Inutile de chercher un déguisement effrayant pour fêter Halloween: il suffit que j’ouvre la porte et des enfants reculent. Il y en a même un qui est tombé à la renverse dans les escaliers. Mais comment une personne handicapée peut-elle susciter autant de terreur ?!

31 octobre, il est 16 heures : coup de sonnette à la maison. Le seau de friandises est prêt, posé sur la console de l’entrée. Quatre enfants de 10-12 ans attendent sur le seuil : ils sont affublés de blouses blanches et recouverts de faux sang. J’ouvre la porte, tout sourire. Instantanément, le leur disparaît, les exclamations goguenardes laissent place au silence. Ils échangent des regards effrayés en me voyant. Qu’ai-je bien pu faire pour tuer ainsi l’ambiance et faire peur à ces enfants déjà grands ? Quel costume terrifiant ai-je eu le malheur de porter en ce jour d’Halloween ?
Malheureusement, aucun. Je suis juste assise dans mon fauteuil électrique Permobil, modèle F5, 1,10m de long, 1,20m de haut, 150kg, d’élégantes bandes bleues sur les roues et le châssis. Mais à ce moment-là j’ai plutôt l’impression d’être une extraterrestre. J’essaie alors de rassurer les enfants : je les complimente sur leurs déguisements, je fais mine d’avoir peur du faux sang. Mais un silence angoissé me répond. Seule la vue des sachets individuels de bonbons les déride un peu : « Whaaaaa, des Haribo ! » Ils en prennent quelques-uns et poursuivent leur tournée.

Comment est-il possible, en 2022, que la simple vue d’une personne handicapée terrifie à ce point les enfants, et qu’est-ce que cela dévoile de notre société ?

Je referme la porte avec un peu de tristesse, un sentiment amer. Parce que ce n’est pas la première fois que la distribution de bonbons se passe ainsi. Il y a quelques années, lorsque j’ai ouvert la porte à un groupe d’enfants, l’un d’eux, un tout petit, a eu tellement peur de moi qu’il a eu un mouvement de recul et a chuté lourdement dans l’escalier. Pas de blessure, heureusement : plus de peur que de mal !

Listes d'éléments annotés:
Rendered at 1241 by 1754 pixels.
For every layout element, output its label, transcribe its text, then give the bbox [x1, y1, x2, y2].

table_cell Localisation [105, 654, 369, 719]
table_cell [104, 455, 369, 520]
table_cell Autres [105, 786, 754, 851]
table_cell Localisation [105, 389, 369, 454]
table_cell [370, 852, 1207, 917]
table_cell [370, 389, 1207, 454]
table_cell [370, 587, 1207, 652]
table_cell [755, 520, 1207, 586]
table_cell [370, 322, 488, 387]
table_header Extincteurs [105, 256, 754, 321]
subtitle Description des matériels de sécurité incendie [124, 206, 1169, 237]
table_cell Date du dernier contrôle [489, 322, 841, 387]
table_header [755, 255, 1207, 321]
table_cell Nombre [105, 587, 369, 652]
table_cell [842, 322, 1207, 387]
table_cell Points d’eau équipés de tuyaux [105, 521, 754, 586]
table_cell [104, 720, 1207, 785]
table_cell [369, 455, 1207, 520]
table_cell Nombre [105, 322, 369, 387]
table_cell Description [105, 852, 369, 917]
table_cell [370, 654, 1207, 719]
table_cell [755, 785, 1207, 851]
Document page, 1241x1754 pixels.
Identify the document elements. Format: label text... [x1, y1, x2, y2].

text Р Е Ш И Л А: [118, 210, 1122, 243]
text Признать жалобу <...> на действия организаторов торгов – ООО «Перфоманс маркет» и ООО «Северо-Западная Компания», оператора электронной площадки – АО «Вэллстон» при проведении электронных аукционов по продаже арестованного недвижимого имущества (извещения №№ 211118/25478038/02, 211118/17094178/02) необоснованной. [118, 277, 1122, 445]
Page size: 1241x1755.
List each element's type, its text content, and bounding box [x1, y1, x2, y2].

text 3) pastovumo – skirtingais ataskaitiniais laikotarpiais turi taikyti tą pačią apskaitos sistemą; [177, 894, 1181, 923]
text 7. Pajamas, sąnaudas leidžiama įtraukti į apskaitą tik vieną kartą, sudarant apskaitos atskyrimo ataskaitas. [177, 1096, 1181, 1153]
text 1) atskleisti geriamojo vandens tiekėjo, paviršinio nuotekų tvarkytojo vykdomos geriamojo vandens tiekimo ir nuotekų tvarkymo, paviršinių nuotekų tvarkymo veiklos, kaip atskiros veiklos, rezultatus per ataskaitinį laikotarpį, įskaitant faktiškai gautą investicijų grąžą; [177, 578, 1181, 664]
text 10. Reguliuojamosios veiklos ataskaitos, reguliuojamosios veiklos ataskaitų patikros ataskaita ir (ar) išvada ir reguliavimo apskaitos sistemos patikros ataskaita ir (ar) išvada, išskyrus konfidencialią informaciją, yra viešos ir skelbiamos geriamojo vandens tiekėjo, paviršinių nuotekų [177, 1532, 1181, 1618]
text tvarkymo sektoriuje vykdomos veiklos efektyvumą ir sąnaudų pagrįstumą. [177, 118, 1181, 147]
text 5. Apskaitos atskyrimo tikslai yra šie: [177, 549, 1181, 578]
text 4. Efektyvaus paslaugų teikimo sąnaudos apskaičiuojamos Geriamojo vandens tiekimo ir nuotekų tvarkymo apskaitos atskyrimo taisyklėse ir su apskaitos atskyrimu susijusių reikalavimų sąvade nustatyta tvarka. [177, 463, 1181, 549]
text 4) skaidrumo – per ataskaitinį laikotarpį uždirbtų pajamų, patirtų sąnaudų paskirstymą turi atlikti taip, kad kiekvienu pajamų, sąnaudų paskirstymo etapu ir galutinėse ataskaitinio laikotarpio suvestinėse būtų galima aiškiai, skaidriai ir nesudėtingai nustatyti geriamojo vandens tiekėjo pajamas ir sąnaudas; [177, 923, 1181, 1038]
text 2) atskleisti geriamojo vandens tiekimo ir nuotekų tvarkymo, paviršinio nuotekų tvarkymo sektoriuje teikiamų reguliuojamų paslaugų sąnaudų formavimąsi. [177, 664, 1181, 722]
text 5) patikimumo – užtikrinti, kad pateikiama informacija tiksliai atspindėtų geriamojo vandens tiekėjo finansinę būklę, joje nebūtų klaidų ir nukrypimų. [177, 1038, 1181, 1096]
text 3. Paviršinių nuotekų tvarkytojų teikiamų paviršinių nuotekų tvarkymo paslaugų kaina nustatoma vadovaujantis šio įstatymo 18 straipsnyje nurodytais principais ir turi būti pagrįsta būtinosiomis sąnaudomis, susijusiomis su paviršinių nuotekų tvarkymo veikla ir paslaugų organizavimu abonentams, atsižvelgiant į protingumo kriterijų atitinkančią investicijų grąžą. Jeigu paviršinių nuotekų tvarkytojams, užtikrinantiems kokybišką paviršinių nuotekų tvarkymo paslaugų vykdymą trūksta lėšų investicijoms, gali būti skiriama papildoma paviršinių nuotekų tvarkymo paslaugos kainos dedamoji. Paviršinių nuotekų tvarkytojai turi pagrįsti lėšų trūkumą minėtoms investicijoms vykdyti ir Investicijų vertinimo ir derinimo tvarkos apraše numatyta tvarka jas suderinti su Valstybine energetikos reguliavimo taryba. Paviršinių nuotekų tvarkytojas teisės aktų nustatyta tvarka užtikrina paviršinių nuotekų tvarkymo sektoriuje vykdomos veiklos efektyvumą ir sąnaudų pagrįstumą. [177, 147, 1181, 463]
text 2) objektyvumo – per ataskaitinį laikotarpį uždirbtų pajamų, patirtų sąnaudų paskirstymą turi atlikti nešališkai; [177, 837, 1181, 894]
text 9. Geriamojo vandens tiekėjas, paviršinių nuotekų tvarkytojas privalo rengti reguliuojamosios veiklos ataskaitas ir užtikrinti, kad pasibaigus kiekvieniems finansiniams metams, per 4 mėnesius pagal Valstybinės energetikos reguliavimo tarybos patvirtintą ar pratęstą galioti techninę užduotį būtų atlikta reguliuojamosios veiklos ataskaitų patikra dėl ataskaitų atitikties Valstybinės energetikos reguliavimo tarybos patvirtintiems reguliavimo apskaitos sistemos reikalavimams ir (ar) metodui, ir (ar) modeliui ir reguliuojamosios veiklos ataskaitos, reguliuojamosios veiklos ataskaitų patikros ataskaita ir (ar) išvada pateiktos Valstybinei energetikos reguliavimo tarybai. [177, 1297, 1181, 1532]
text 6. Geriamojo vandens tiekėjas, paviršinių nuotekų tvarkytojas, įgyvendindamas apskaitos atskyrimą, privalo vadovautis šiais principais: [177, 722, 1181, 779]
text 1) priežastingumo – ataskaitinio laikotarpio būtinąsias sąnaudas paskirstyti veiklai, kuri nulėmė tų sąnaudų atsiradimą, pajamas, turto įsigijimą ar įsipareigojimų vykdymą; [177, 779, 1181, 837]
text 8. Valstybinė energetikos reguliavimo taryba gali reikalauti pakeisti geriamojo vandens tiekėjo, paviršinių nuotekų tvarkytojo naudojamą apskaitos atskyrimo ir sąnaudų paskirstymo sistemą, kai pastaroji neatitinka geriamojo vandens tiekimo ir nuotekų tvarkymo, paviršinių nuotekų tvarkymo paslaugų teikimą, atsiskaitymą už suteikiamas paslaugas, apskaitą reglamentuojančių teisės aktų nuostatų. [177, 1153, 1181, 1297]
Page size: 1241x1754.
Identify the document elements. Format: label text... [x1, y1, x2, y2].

### Travail demandé
a) Dans le récit d'Halloween, combien d'enfants attendent sur le seuil quand on sonne à 16 heures ?
b) Recopie mot pour mot le passage du récit d'Halloween qui va de « Comment est-il possible, en » jusqu'à « que de mal ! ».

### Réponses par tâche
a) Quatre enfants de 10-12 ans.

b)
Comment est-il possible, en 2022, que la simple vue d’une personne handicapée terrifie à ce point les enfants, et qu’est-ce que cela dévoile de notre société ?

Je referme la porte avec un peu de tristesse, un sentiment amer. Parce que ce n’est pas la première fois que la distribution de bonbons se passe ainsi. Il y a quelques années, lorsque j’ai ouvert la porte à un groupe d’enfants, l’un d’eux, un tout petit, a eu tellement peur de moi qu’il a eu un mouvement de recul et a chuté lourdement dans l’escalier. Pas de blessure, heureusement : plus de peur que de mal !